Даниель старательно пытается заснуть. Если очень глубоко дышать, то начинает кружиться голова. У него кружится голова, тело расслаблено и безвольно.
— Слышишь меня? — спрашивает Рикард.
— Да-а-а, — отвечает Даниель голосом призрака.
— Хорошо, повторяй за мной: «Я пришел с небес».
— Я пришел с небес, — бубнит Даниель.
— Я летел через космос, — продолжает Рикард.
Уголки губ Даниеля начинают подрагивать.
— Я летел через космос, — бормочет он.
— Знаешь, зачем я здесь? — возбужденно кричит Рикард.
Даниель чувствует, как в животе бурлит от смеха.
— Знаешь, зачем я здесь? — повторяет он.
— Нет, — кричит Рикард, — этого ты не должен был повторять! Это вопрос.
Даниель заливается смехом. Рикард раздражается.
— Ты загипнотизирован! Ты все испортил. Теперь мы никогда не узнаем, что там, наверху.
— Прости, — шепчет Даниель, — но у меня не получилось заснуть — было так интересно.
— Ай, ладно, — говорит Рикард, — пошли на улицу, посмотрим, есть на небе кто-нибудь.
Они одеваются и выходят. Холодно.

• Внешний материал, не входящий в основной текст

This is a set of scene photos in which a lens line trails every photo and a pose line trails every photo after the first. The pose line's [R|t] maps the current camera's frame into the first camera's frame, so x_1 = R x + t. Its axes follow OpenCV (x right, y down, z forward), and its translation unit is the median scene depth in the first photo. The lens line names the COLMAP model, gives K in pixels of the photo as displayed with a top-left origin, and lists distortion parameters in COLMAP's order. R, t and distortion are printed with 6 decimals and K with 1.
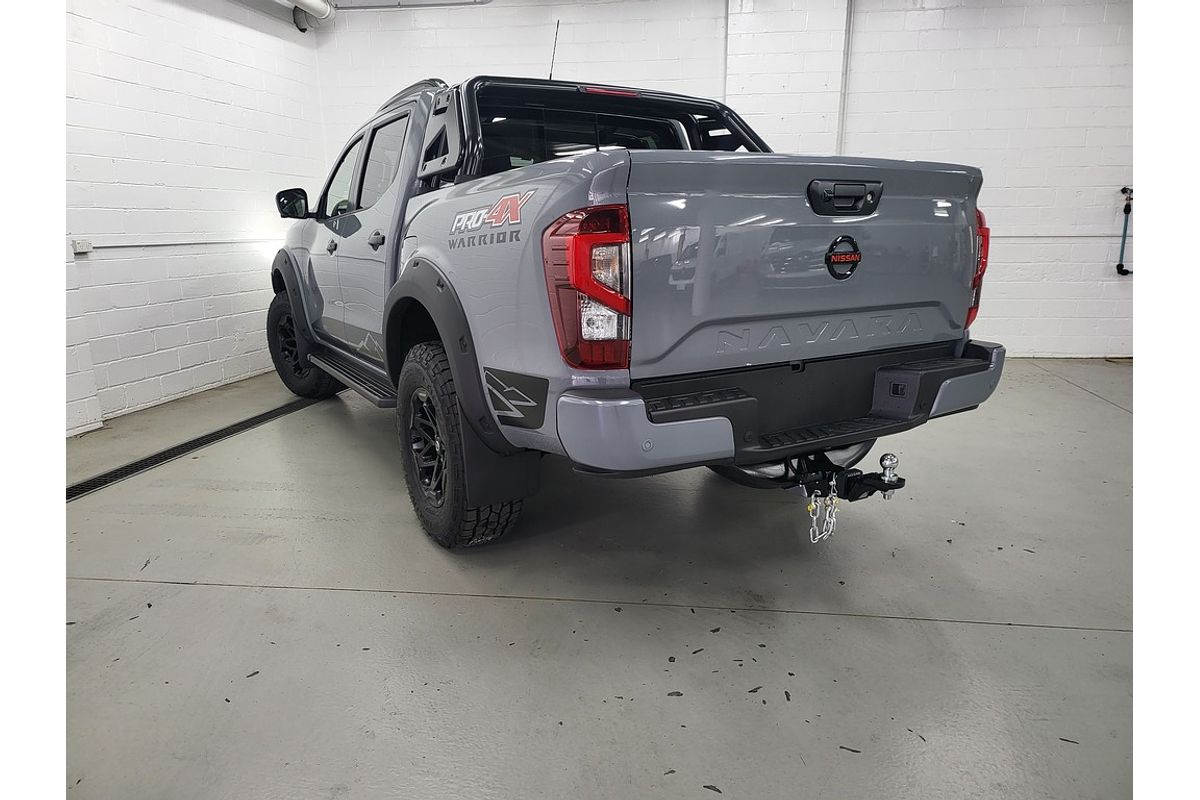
lens RADIAL K [[722.4, 0, 596.9], [0, 722.4, 410.8], [0, 0, 1]] dist [0.003599, -0.000945]
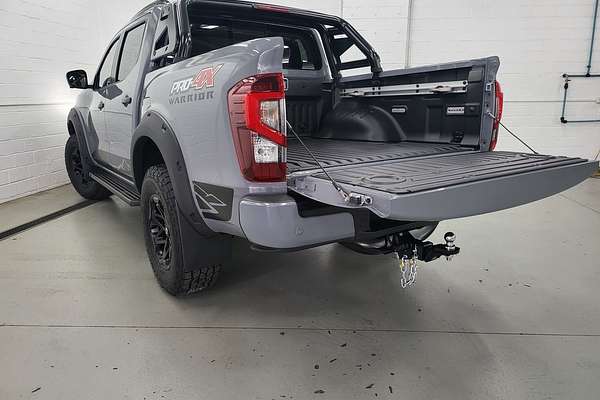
lens RADIAL K [[402.9, 0, 300.0], [0, 402.9, 200.0], [0, 0, 1]] dist [0.003341, -0.003717]
pose [[0.997438, -0.015306, 0.069875, 0.010751], [0.015531, 0.999876, -0.002678, -0.013062], [-0.069825, 0.003756, 0.997552, 0.117840]]
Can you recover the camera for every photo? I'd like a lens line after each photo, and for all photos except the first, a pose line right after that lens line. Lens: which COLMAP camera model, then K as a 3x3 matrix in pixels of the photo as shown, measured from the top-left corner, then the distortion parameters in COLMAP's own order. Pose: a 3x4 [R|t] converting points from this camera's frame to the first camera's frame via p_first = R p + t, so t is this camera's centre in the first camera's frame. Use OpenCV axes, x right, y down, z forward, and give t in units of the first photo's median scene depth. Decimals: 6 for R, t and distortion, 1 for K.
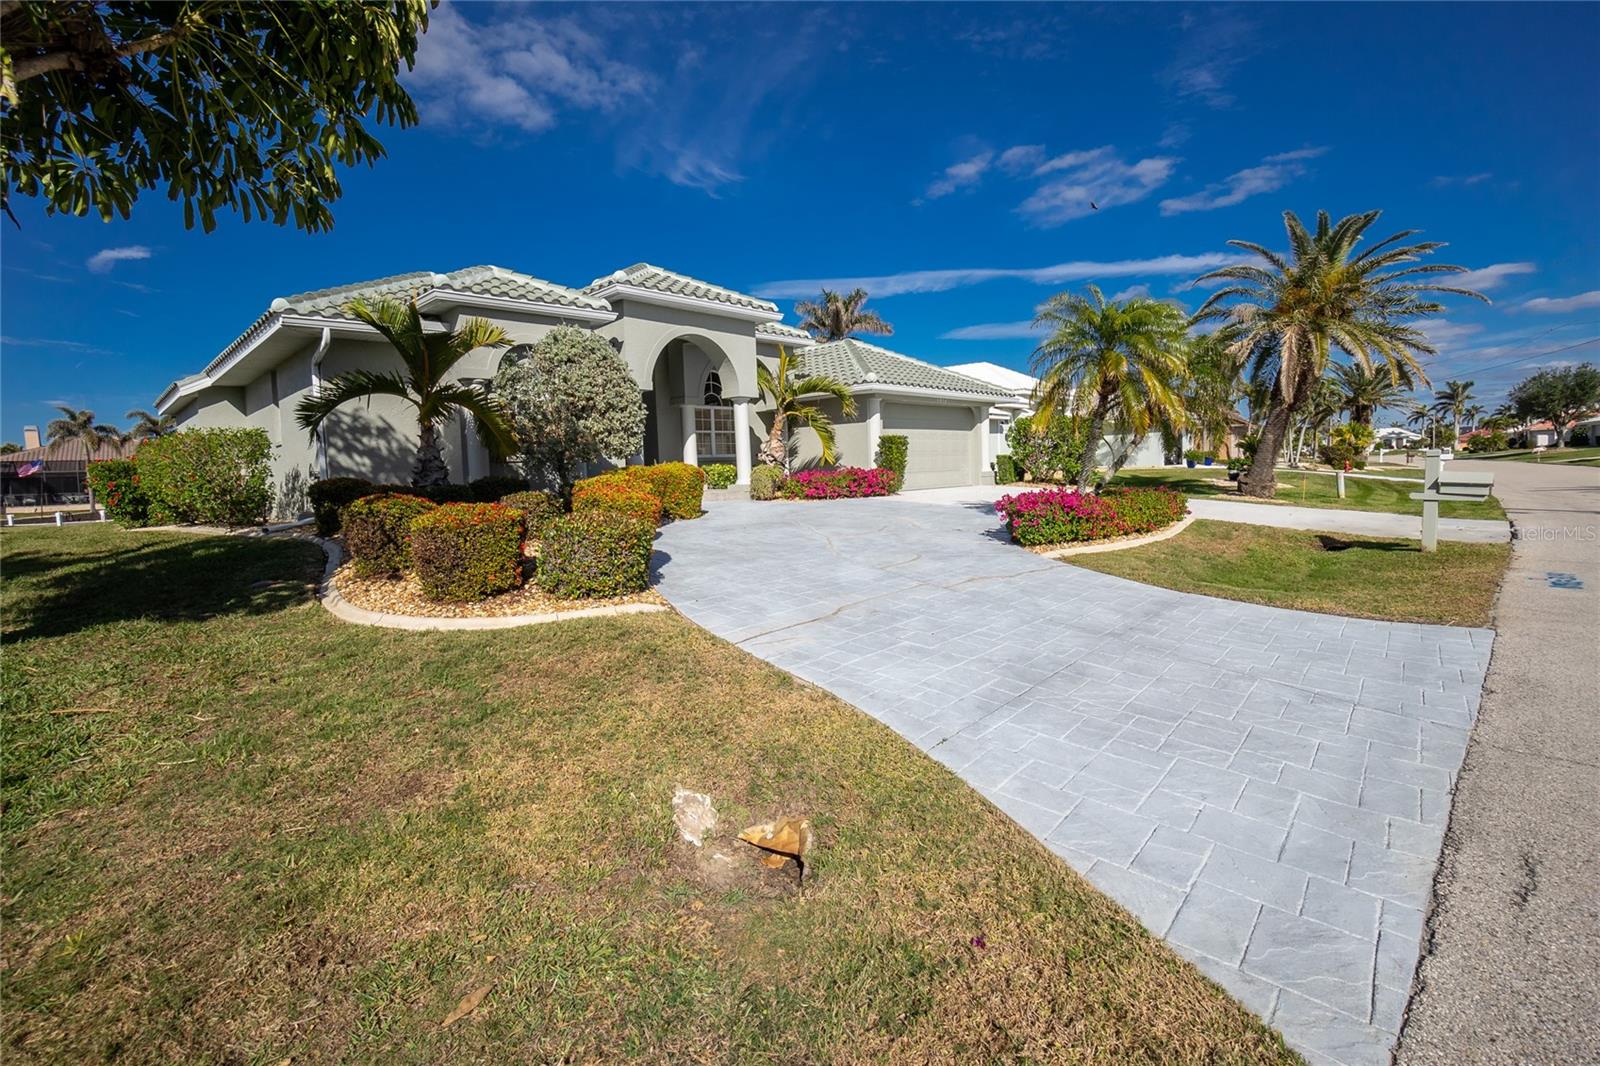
lens RADIAL K [[691.9, 0, 793.1], [0, 691.9, 521.2], [0, 0, 1]] dist [-0.004157, 0.000798]
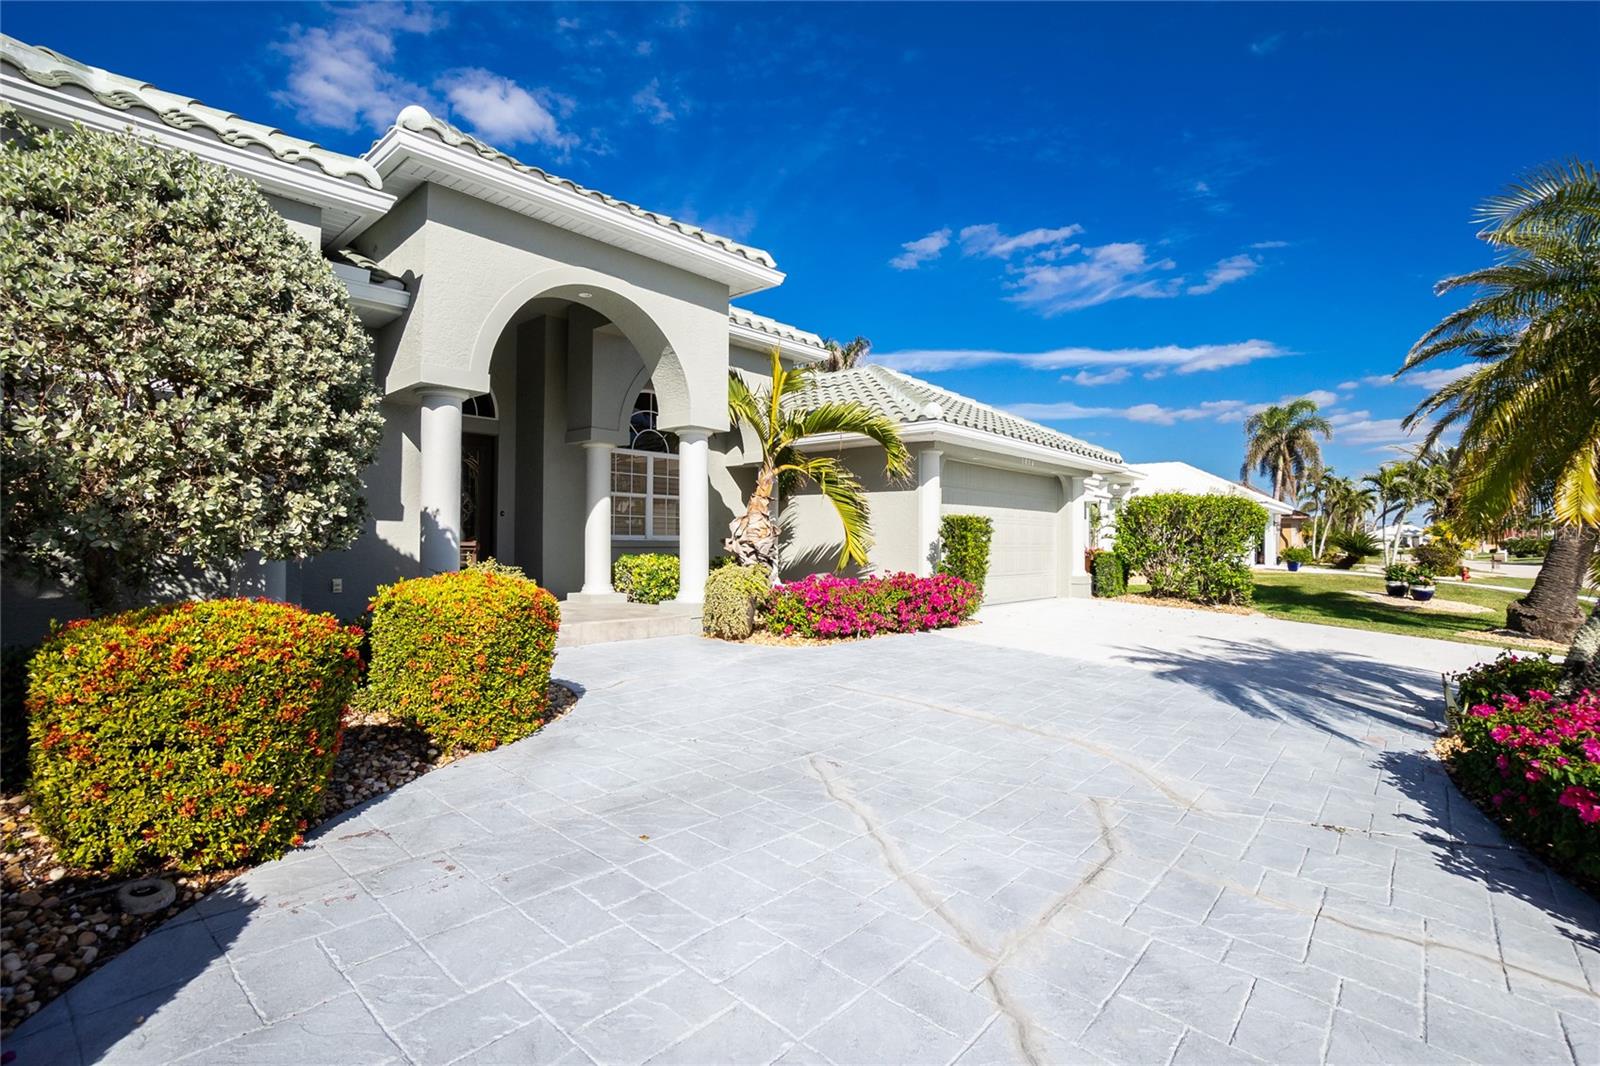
lens RADIAL K [[737.0, 0, 792.5], [0, 737.0, 559.5], [0, 0, 1]] dist [0.040291, 0.000333]
pose [[0.998624, 0.042071, 0.031295, -0.015157], [-0.040364, 0.997761, -0.053325, -0.052571], [-0.033469, 0.051988, 0.998087, 0.420867]]
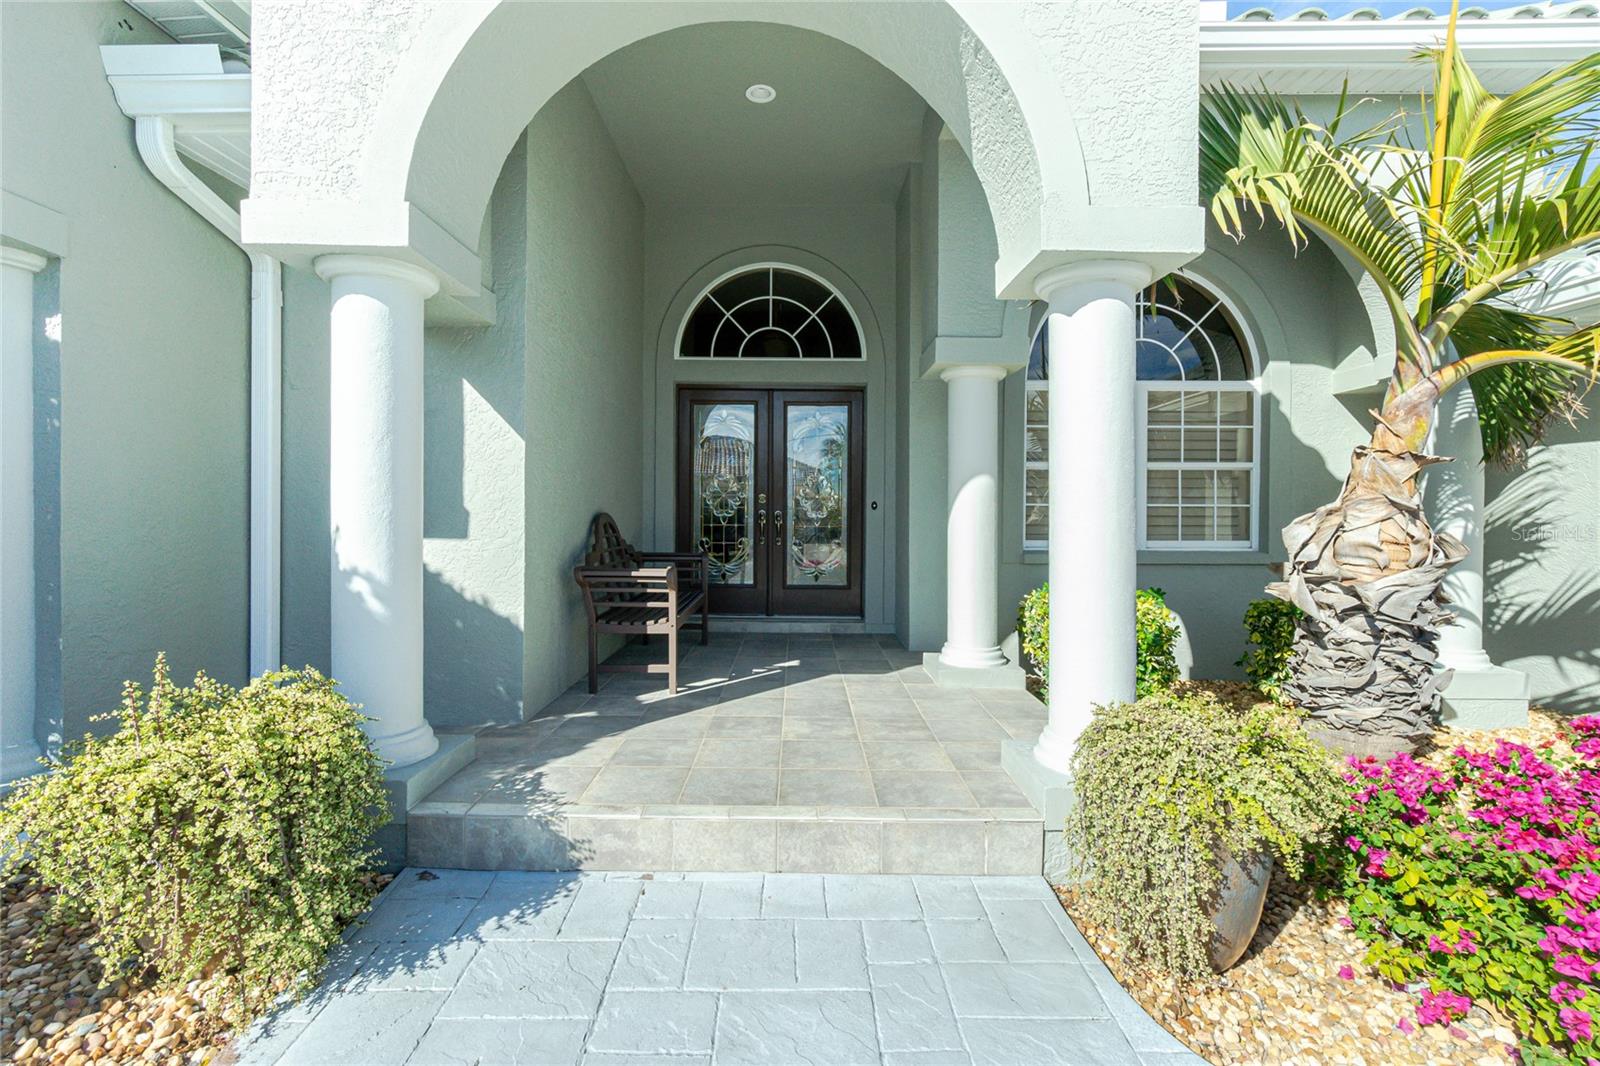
lens RADIAL K [[700.4, 0, 794.5], [0, 700.4, 521.2], [0, 0, 1]] dist [-0.013265, 0.004897]
pose [[0.684242, 0.049891, -0.727546, 0.005063], [-0.085735, 0.996242, -0.012316, -0.097191], [0.724197, 0.070803, 0.685948, 0.752066]]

Дыхание клубится паром. Они смотрят в небо.
— А призраки какие? — спрашивает Даниель.
— Разные, — уверенно отвечает Рикард, — но чаще всего как движущиеся звезды. Повторяй за мной.
Рикард поднимает руки над головой.
— Чем это вы там занимаетесь? — кричит Ракель из окна гостиной.
— Мы поднимаем руки и посылаем привет космосу, — вопит Рикард в ответ.
— Передайте и от меня привет! — кричит Ракель, потом на ее месте появляется Рут.